Relationships, good and bad. Friendships. What's going on in the world. What I see going on around me. A good songwriter is a good observer.

Which is the most interesting period in your life? Which was the best and worst moment of your career?

Now is the most interesting. My brother and I have the artistic freedom to make exactly the kind of music we want.  The best moment of our career? There were many. Sharing the stage or the studio with some of our heroes. The worst was probably when Capricorn went belly up.

Why did you think that the Southern Rock Blues music continues to generate such a devoted following?

There is a lot of artificial, fabricated, phony music out there. Southern rock is real. It is visceral, emotional. People can tell the difference.

Do you remember anything funny from the recording and show time with the Cooper Brothers?

Well, there were so many funny moments I wrote a book about it. It's called JUKEBOX and chronicles - fictionally of course - my adventures in the music business.

"The Cooper Brothers are essentially a country rock band although we have been called 'southern rock' as well. Our roots are blues, country and rock."

What’s the best jam you ever played in? What are some of the most memorable gigs you've had?

We opened for some very big bands back in the day, Doobie Brothers, the Outlaws. We even opened for AC/DC. In recent years we have opened for James Taylor and Little Feat. Those were two very memorable gigs.

Are there any memories from recording time with Chuck Leavell and Colin Linden which you’d like to share with us?

Both Chuck and Colin are musicians' musicians. They are consummate pros. But apart from their talent both of them are good guys who are very easy to work with. Colin taught me a very important lesson regarding studio work - make sure have the restaurant lined up for after the session.  An army runs on its stomach. 

From the musical point of view what are the differences between: Capricorn Records and the other labels?

Capricorn was our dream label and to be signed by them back in the day was amazing. It was kind of a magical moment in time that didn't last long but while it was around it produced some iconic and lasting music.

What is the best advice ever given you and what advice would you give to new generation?

I teach song writing at the local College here and I tell the kids that you can't really worry about all the negative things happening in the business. Just concentrate on your craft. Practice. Make great music. Get out there and play. You'll find an audience.

"Good music transcends geographical boundaries. The fact that we were from Canada meant nothing to the southern U.S. audiences. They liked our sound and accepted us immediately."

Which memory from Black Oak Arkansas, Charlie Daniels, and Atlanta Rhythm Section makes you smile?

Charlie Daniels was a real character when we played with him.  He always made sure we were treated well.  Lot of great memories from that tour.  

What are the lines that connect the legacy of Blues with Country and continue to Southern Rock and beyond?

I think that great artists take something from all those musical genres and then make them their own. And I think a lot of it is done unconsciously.

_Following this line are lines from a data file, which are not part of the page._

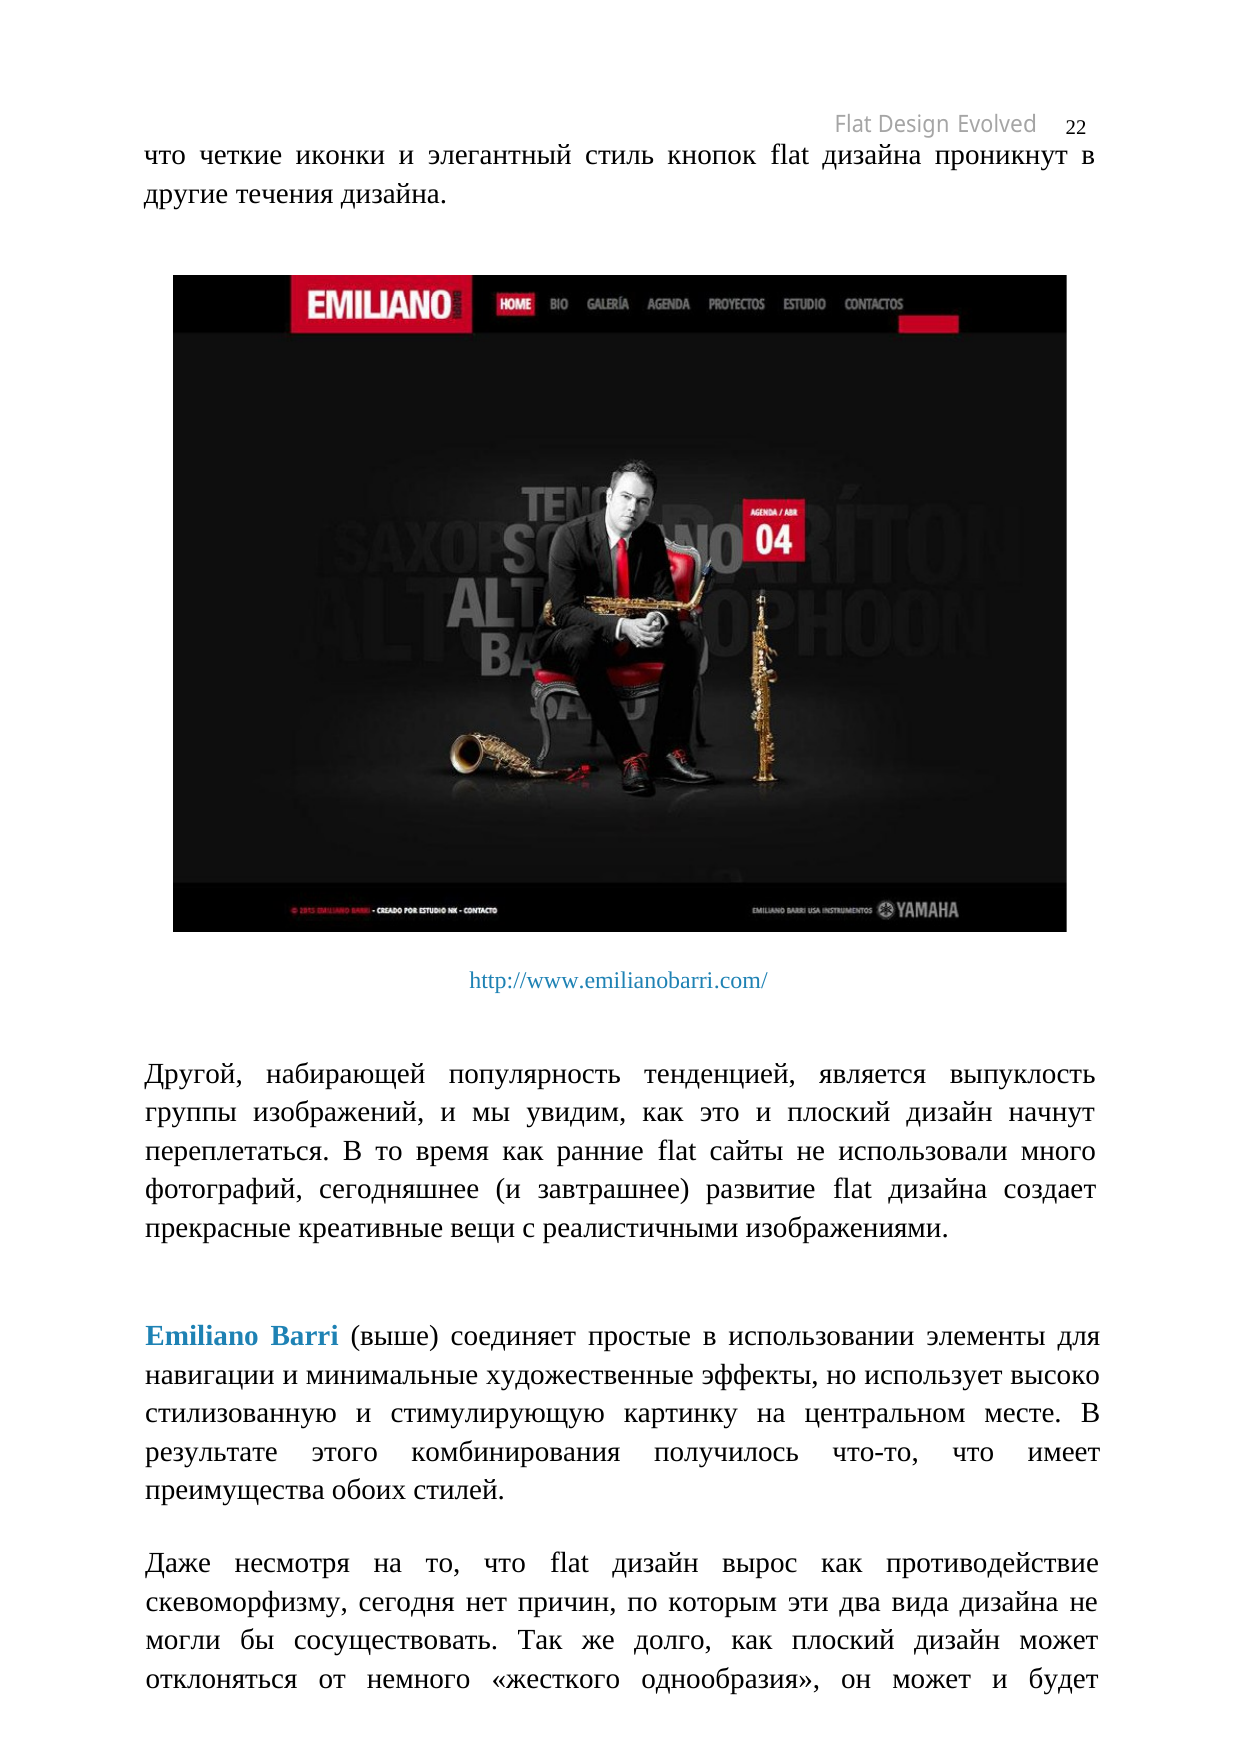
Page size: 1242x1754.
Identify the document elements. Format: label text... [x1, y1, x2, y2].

text http://www.emilianobarri.com/ [461, 966, 775, 993]
text Emiliano Barri (выше) соединяет простые в использовании элементы для навигации и минимальные художественные эффекты, но использует высоко стилизованную и стимулирующую картинку на центральном месте. В результате этого комбинирования получилось что-то, что имеет преимущества обоих стилей. [145, 1318, 1101, 1506]
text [145, 1545, 1099, 1694]
picture [173, 275, 1067, 932]
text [143, 137, 1095, 209]
text Другой, набирающей популярность тенденцией, является выпуклость группы изображений, и мы увидим, как это и плоский дизайн начнут переплетаться. В то время как ранние flat сайты не использовали много фотографий, сегодняшнее (и завтрашнее) развитие flat дизайна создает прекрасные креативные вещи с реалистичными изображениями. [144, 1056, 1096, 1243]
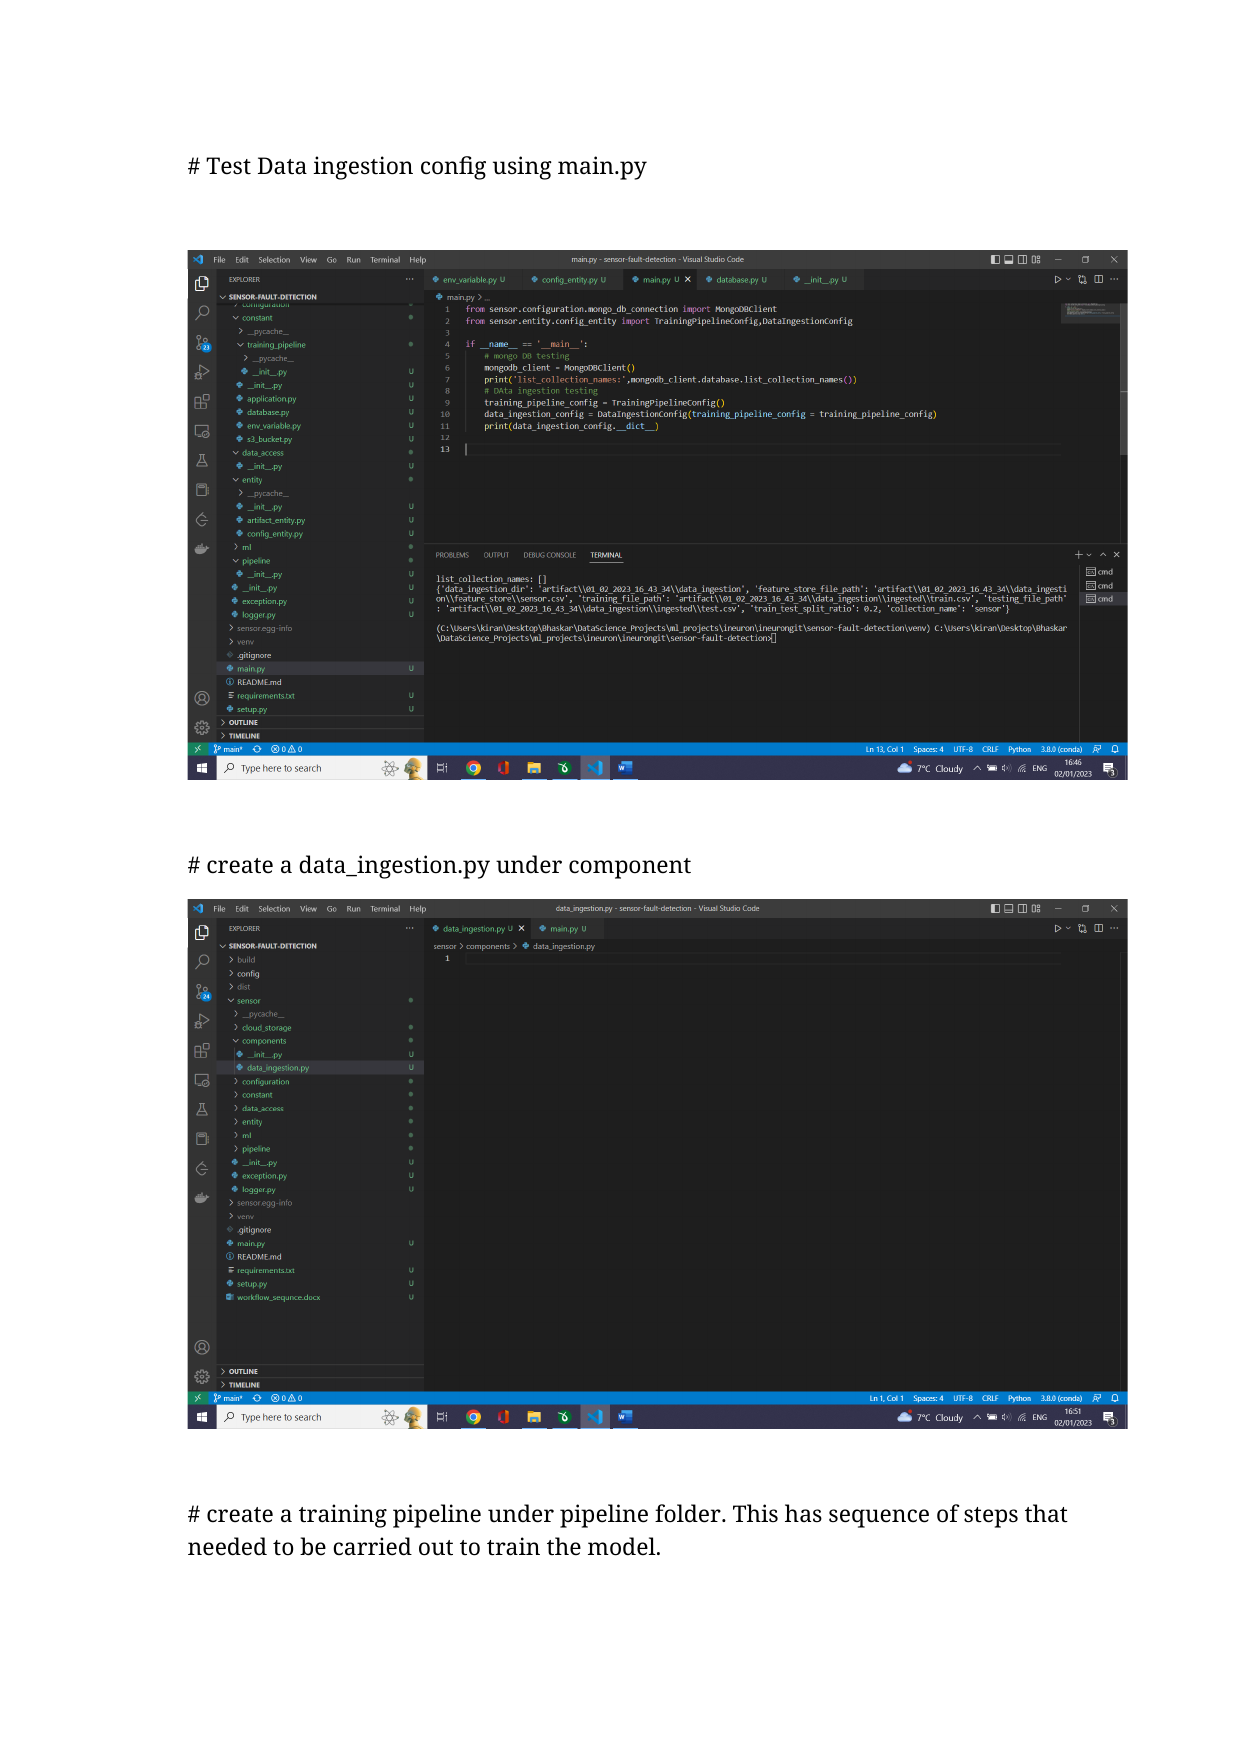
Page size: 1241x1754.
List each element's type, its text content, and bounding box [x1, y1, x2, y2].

text # Test Data ingestion config using main.py [187, 150, 1090, 181]
picture [187, 250, 1128, 780]
picture [187, 899, 1128, 1429]
text # create a training pipeline under pipeline folder. This has sequence of steps that needed to be carried out to train the model. [187, 1497, 1090, 1562]
text # create a data_ingestion.py under component [187, 849, 1090, 880]
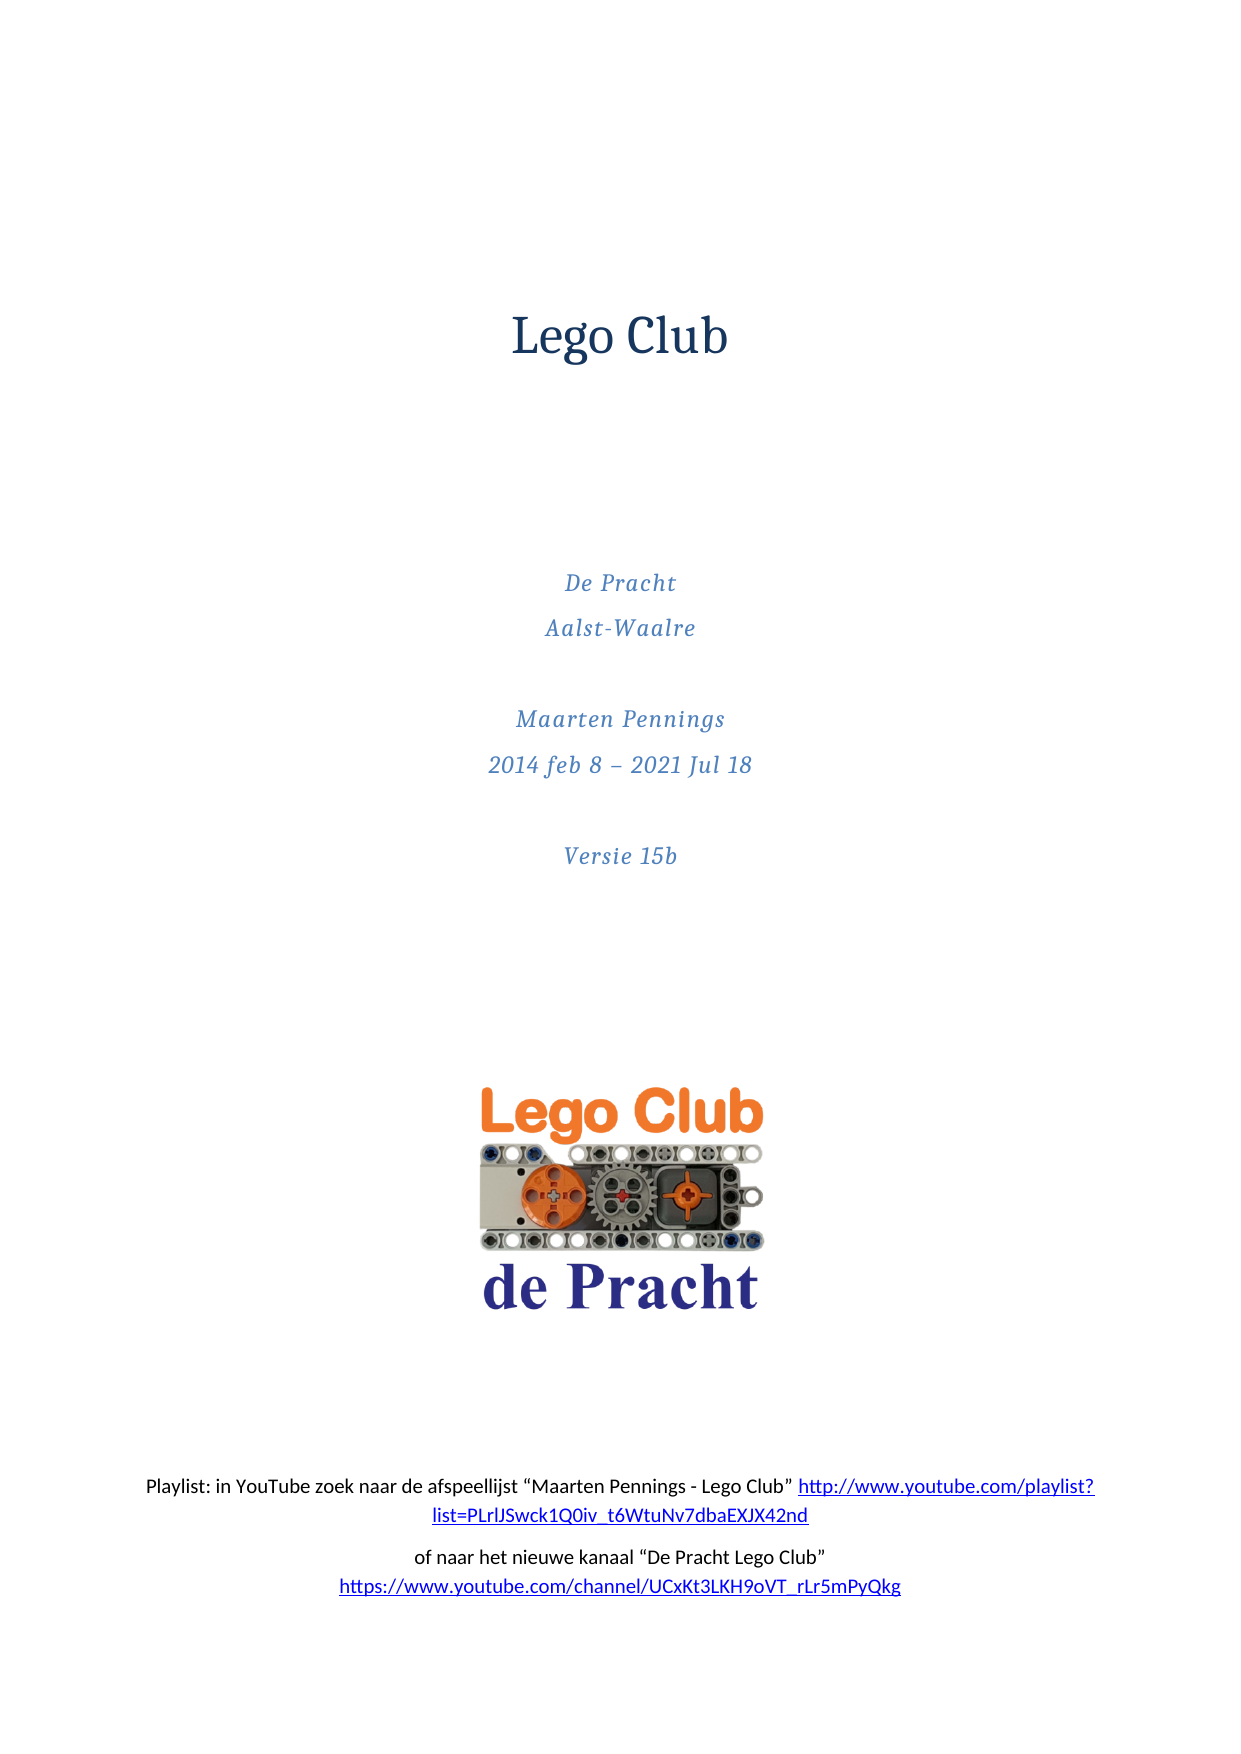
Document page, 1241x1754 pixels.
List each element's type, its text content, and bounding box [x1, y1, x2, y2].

subtitle Aalst-Waalre [112, 614, 1128, 643]
text of naar het nieuwe kanaal “De Pracht Lego Club” https://www.youtube.com/channel/UCxKt3LKH9oVT_rLr5mPyQkg [112, 1544, 1128, 1598]
subtitle Maarten Pennings [112, 705, 1128, 734]
picture [470, 1069, 770, 1320]
subtitle De Pracht [112, 569, 1128, 597]
subtitle 2014 feb 8 – 2021 Jul 18 [112, 751, 1128, 779]
text Playlist: in YouTube zoek naar de afspeellijst “Maarten Pennings - Lego Club” http://www.youtube.com/playlist?list=PLrlJSwck1Q0iv_t6WtuNv7dbaEXJX42nd [112, 1473, 1128, 1528]
title Lego Club [112, 305, 1128, 367]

That's what so great about music is that you have so much to draw on.  

How is a Canadian musician to play Southern in USA? What's been your experience from the Southern culture?

Good music transcends geographical boundaries. The fact that we were from Canada meant nothing to the southern U.S. audiences. They liked our sound and accepted us immediately.

How has the music industry changed over the years? Do you believe in the existence of real Blues Rock nowadays?

The music industry has changed drastically what with illegal downloading, plummeting album sales etc. But it's not all doom and gloom. There are great bands out there - you just have to look for them. They probably aren't on the radio.

Let’s take a trip with a time machine, so where and why would you really wanna go for a whole day..?  

Abbey Road when the Beatles were doing Sgt. Peppers!